How dreadfully that same law of the continuity and development of character works in some men there is no need now to dwell upon. By slow, imperceptible, certain degrees the evil gains upon them. Yesterday's sin smooths the path for to-day's. The temptation once yielded to gains power. The crack in the embankment which lets a drop or two ooze through is soon a great hole which lets in a flood. It is easier to find a man who has never done a wrong thing than to find a man who has done it only once. Peter denied his Lord thrice, and each time more easily than the previous time. So, before we know it, the thin gossamer threads of single actions are twisted into a rope of habit, and we are tied with the cords of our sins.' Let no man say, Just for once I may venture on evil; so far I will go and no farther.' Nay, to-morrow shall be as thisday, and much more abundant.

How important, then, the smallest acts become when we think of them as thus influencing character! The microscopic Creatures, thousands of which will go into a square inch, make the great white cliffs that beetle over the wildest sea and front the storm. So, permanent and solid character is built up out of trivial actions, and this is the solemn aspect of our passing days, that they are making us.

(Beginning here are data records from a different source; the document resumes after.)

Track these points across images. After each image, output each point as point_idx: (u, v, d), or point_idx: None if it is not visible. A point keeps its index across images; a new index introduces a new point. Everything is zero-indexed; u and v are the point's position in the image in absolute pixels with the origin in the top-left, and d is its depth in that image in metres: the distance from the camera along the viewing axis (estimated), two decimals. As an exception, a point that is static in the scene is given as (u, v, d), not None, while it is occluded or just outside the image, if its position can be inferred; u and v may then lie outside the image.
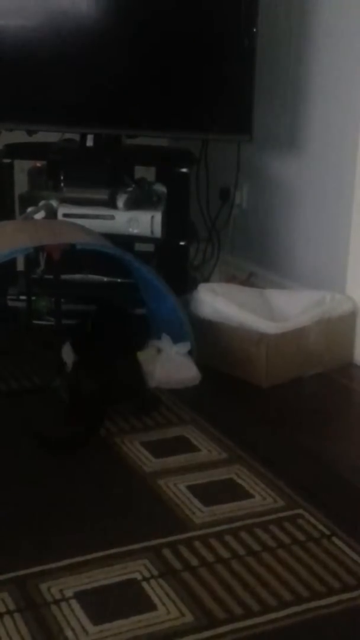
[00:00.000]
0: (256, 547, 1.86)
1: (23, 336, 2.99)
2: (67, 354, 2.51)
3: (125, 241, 2.96)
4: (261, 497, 2.07)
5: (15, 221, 3.07)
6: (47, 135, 3.29)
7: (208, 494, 2.07)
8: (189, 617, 1.64)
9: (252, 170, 3.39)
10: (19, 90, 3.08)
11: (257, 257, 3.46)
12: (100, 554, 1.81)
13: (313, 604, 1.69)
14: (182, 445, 2.32)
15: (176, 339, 2.70)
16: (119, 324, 2.57)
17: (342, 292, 2.94)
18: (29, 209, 3.05)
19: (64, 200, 3.08)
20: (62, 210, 3.04)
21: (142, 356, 2.64)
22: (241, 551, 1.85)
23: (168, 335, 2.70)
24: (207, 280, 3.40)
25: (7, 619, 1.62)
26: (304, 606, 1.68)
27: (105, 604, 1.67)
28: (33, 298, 3.00)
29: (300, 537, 1.90)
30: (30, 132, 3.24)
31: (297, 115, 3.18)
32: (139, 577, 1.75)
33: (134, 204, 3.09)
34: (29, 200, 3.13)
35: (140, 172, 3.28)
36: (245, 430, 2.41)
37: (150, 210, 3.08)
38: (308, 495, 2.06)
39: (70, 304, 2.90)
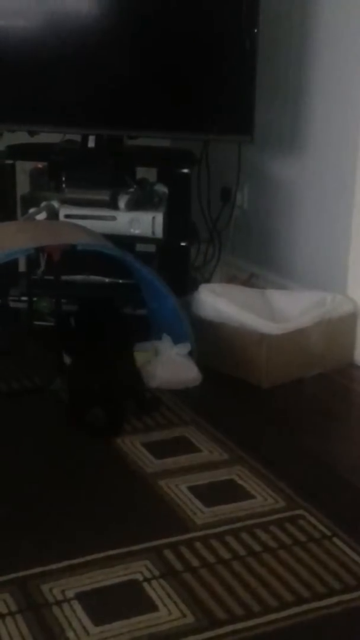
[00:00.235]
0: (257, 547, 1.87)
1: (24, 337, 2.99)
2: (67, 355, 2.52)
3: (126, 242, 2.97)
4: (262, 497, 2.07)
5: (16, 222, 3.08)
6: (49, 137, 3.29)
7: (209, 494, 2.08)
8: (190, 618, 1.64)
9: (253, 171, 3.40)
10: (20, 91, 3.09)
11: (258, 258, 3.46)
12: (102, 554, 1.82)
13: (314, 604, 1.69)
14: (183, 446, 2.32)
15: (177, 339, 2.70)
16: (109, 321, 2.57)
17: (342, 293, 2.94)
18: (31, 210, 3.06)
19: (66, 201, 3.08)
20: (63, 211, 3.05)
21: (142, 357, 2.65)
22: (242, 552, 1.85)
23: (169, 336, 2.71)
24: (208, 280, 3.40)
25: (8, 620, 1.62)
26: (305, 607, 1.68)
27: (106, 605, 1.67)
28: (34, 299, 3.00)
29: (301, 537, 1.91)
30: (31, 133, 3.25)
31: (298, 116, 3.18)
32: (140, 578, 1.75)
33: (135, 205, 3.09)
34: (31, 201, 3.13)
35: (141, 172, 3.28)
36: (246, 431, 2.41)
37: (151, 211, 3.09)
38: (309, 496, 2.06)
39: (71, 305, 2.90)
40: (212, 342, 2.76)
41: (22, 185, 3.24)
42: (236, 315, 2.76)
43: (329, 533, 1.92)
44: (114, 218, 3.06)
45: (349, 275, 2.98)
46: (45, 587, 1.71)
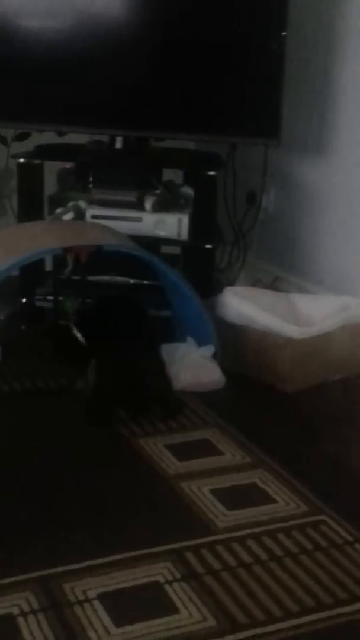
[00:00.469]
0: (279, 552, 1.86)
1: (49, 336, 3.00)
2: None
3: (151, 243, 2.98)
4: (284, 502, 2.07)
5: (43, 222, 3.09)
6: (77, 137, 3.31)
7: (231, 498, 2.08)
8: (211, 621, 1.64)
9: (279, 174, 3.39)
10: (49, 92, 3.11)
11: (283, 261, 3.46)
12: (123, 555, 1.82)
13: (335, 610, 1.69)
14: (206, 448, 2.33)
15: (201, 342, 2.70)
16: (133, 318, 2.59)
17: (367, 298, 2.93)
18: (58, 210, 3.07)
19: (93, 202, 3.10)
20: (90, 212, 3.06)
21: (166, 359, 2.66)
22: (263, 556, 1.85)
23: (193, 338, 2.71)
24: (232, 283, 3.41)
25: (30, 618, 1.63)
26: (326, 613, 1.68)
27: (127, 606, 1.67)
28: (60, 298, 3.02)
29: (323, 543, 1.90)
30: (60, 134, 3.27)
31: (325, 119, 3.18)
32: (162, 580, 1.76)
33: (161, 207, 3.10)
34: (58, 201, 3.15)
35: (168, 174, 3.29)
36: (269, 435, 2.41)
37: (177, 212, 3.10)
38: (331, 501, 2.06)
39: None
40: (235, 345, 2.76)
41: (50, 186, 3.26)
42: (260, 319, 2.75)
43: (350, 539, 1.92)
44: (139, 219, 3.07)
45: (374, 280, 2.97)
46: (67, 587, 1.72)
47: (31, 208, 3.18)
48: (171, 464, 2.23)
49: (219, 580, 1.76)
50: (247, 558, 1.84)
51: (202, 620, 1.64)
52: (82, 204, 3.09)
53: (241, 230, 3.52)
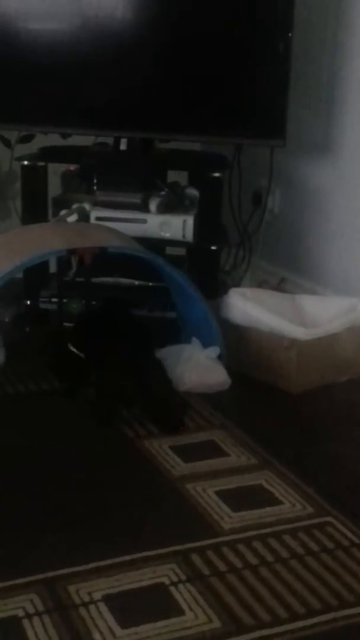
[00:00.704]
0: (285, 554, 1.86)
1: (54, 338, 3.00)
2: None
3: (156, 245, 2.97)
4: (290, 503, 2.06)
5: (48, 224, 3.09)
6: (81, 139, 3.31)
7: (237, 499, 2.07)
8: (216, 623, 1.64)
9: (284, 175, 3.39)
10: (53, 93, 3.10)
11: (288, 263, 3.45)
12: (129, 557, 1.82)
13: (341, 612, 1.68)
14: (211, 450, 2.32)
15: (206, 343, 2.70)
16: (125, 319, 2.59)
17: (373, 299, 2.93)
18: (62, 212, 3.07)
19: (97, 204, 3.09)
20: (94, 214, 3.06)
21: (172, 360, 2.65)
22: (269, 558, 1.84)
23: (198, 339, 2.71)
24: (238, 285, 3.40)
25: (35, 620, 1.63)
26: (332, 614, 1.67)
27: (133, 608, 1.67)
28: (64, 300, 3.01)
29: (329, 544, 1.89)
30: (64, 136, 3.26)
31: (330, 120, 3.17)
32: (167, 582, 1.75)
33: (166, 208, 3.10)
34: (62, 203, 3.14)
35: (172, 176, 3.29)
36: (274, 436, 2.40)
37: (182, 214, 3.09)
38: (337, 503, 2.05)
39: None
40: (241, 347, 2.75)
41: (54, 187, 3.26)
42: (266, 320, 2.75)
43: (357, 540, 1.91)
44: (144, 221, 3.06)
45: (380, 281, 2.96)
46: (72, 588, 1.72)
47: (35, 210, 3.18)
48: (176, 465, 2.23)
49: (225, 582, 1.75)
50: (252, 559, 1.83)
51: (208, 621, 1.64)
52: (86, 205, 3.08)
53: (246, 232, 3.51)
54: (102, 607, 1.67)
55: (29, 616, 1.64)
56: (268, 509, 2.03)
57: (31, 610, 1.65)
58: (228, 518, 1.99)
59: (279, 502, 2.06)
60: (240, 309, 2.82)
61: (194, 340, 2.71)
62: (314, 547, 1.88)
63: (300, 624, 1.64)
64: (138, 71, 3.08)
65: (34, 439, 2.34)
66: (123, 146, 3.18)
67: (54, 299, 3.08)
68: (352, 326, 2.79)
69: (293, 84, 3.01)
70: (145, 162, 3.18)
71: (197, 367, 2.65)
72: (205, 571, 1.79)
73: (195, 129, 3.14)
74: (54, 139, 3.37)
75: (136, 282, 3.16)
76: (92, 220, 3.05)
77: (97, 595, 1.70)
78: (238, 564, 1.82)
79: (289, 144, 3.07)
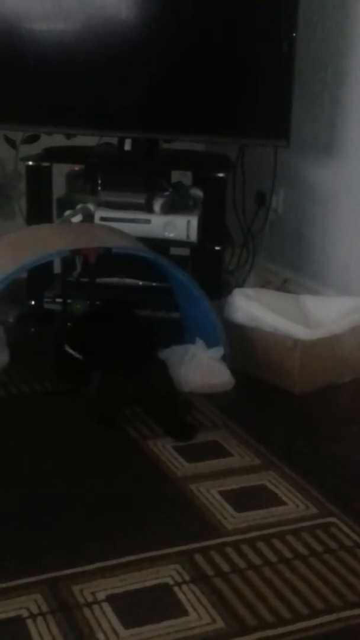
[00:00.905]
0: (288, 554, 1.86)
1: (58, 338, 3.01)
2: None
3: (160, 245, 2.98)
4: (294, 504, 2.06)
5: (52, 224, 3.10)
6: (86, 139, 3.31)
7: (240, 499, 2.07)
8: (220, 623, 1.64)
9: (288, 175, 3.39)
10: (58, 94, 3.11)
11: (292, 263, 3.45)
12: (132, 557, 1.82)
13: (345, 613, 1.68)
14: (215, 450, 2.32)
15: (210, 343, 2.70)
16: (126, 319, 2.59)
17: (377, 299, 2.93)
18: (67, 212, 3.08)
19: (101, 204, 3.10)
20: (99, 214, 3.06)
21: (175, 360, 2.65)
22: (273, 558, 1.84)
23: (202, 339, 2.71)
24: (241, 285, 3.40)
25: (39, 621, 1.63)
26: (336, 615, 1.67)
27: (136, 608, 1.67)
28: (68, 301, 3.02)
29: (333, 545, 1.89)
30: (68, 136, 3.27)
31: (335, 120, 3.17)
32: (171, 582, 1.75)
33: (170, 208, 3.10)
34: (67, 203, 3.15)
35: (176, 176, 3.29)
36: (278, 437, 2.41)
37: (186, 214, 3.09)
38: (341, 503, 2.05)
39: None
40: (245, 347, 2.76)
41: (59, 188, 3.27)
42: (270, 320, 2.75)
43: (360, 541, 1.91)
44: (148, 221, 3.07)
45: (384, 282, 2.96)
46: (76, 589, 1.72)
47: (40, 211, 3.18)
48: (180, 466, 2.23)
49: (228, 582, 1.76)
50: (256, 560, 1.83)
51: (211, 622, 1.64)
52: (91, 206, 3.09)
53: (250, 232, 3.52)
54: (106, 607, 1.67)
55: (32, 616, 1.64)
56: (272, 509, 2.03)
57: (35, 610, 1.66)
58: (232, 518, 1.99)
59: (283, 503, 2.06)
60: (244, 309, 2.82)
61: (198, 340, 2.71)
62: (318, 547, 1.89)
63: (304, 624, 1.65)
64: (142, 71, 3.08)
65: (36, 439, 2.35)
66: (127, 147, 3.19)
67: (58, 300, 3.08)
68: (355, 326, 2.79)
69: (297, 84, 3.01)
70: (149, 163, 3.18)
71: (200, 367, 2.65)
72: (209, 571, 1.79)
73: (200, 129, 3.14)
74: (58, 140, 3.37)
75: (140, 283, 3.17)
76: (97, 220, 3.06)
77: (100, 596, 1.70)
78: (242, 564, 1.82)
79: (293, 144, 3.08)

We might well tremble before such a thought, which would be dreadful to the best of us, if it were not for pardoning mercy and renewing grace. The law of reaping what we have sown, or of continuing as we have begun, may be modified as far as our sins and failures are concerned. The entail may be cut off, and to-morrow need not inherit to-day's guilt, nor to-day's habits. The past may be all blotted out through the mercy of God in Christ. No debt need be carried forward to another page of the book of our lives, for Christ has given Himself for us, and He speaks to us all--Thy sins be forgiven thee.' No evil habit need continue its dominion over us, nor are we obliged to carry on the bad tradition of wrongdoing into a future day, for Christ lives, and if any man be in Christ, he is a new creature; old things are passed away, all things are become new.'

So then, brethren, let us humbly take the confidence which these words may be used to express, and as we stand on the threshold of a new year and wait for the curtain to be drawn, let us print deep on our hearts the uncertainty of our hold of all things here, nor seek to build nor anchor on these, but lift our thoughts to Him, who will bless the future as He has blessed the past, and will even enlarge the gifts of His love and the help of His right hand. Let us hope for ourselves not the continuance or increase of outward good, but the growth of our souls in all things lovely and of good report, the daily advance in the love and likeness of our Lord.

So each day, each succeeding wave of the ocean of time shall cast up treasures for us as it breaks at our feet. As we grow in years, we shall grow in the grace and knowledge of our Lord and Saviour Jesus Christ, until the day comes when we shall exchange earth for heaven. That will be the sublimest application of this text, when, dying, we can calmly be sure that though to-day be on this side and to-morrow on the other bank of the black river, there will be no break in the continuity, but only an infinite growth in our life, and heaven's to-morrow shall be as earth's to-day, and much more abundant.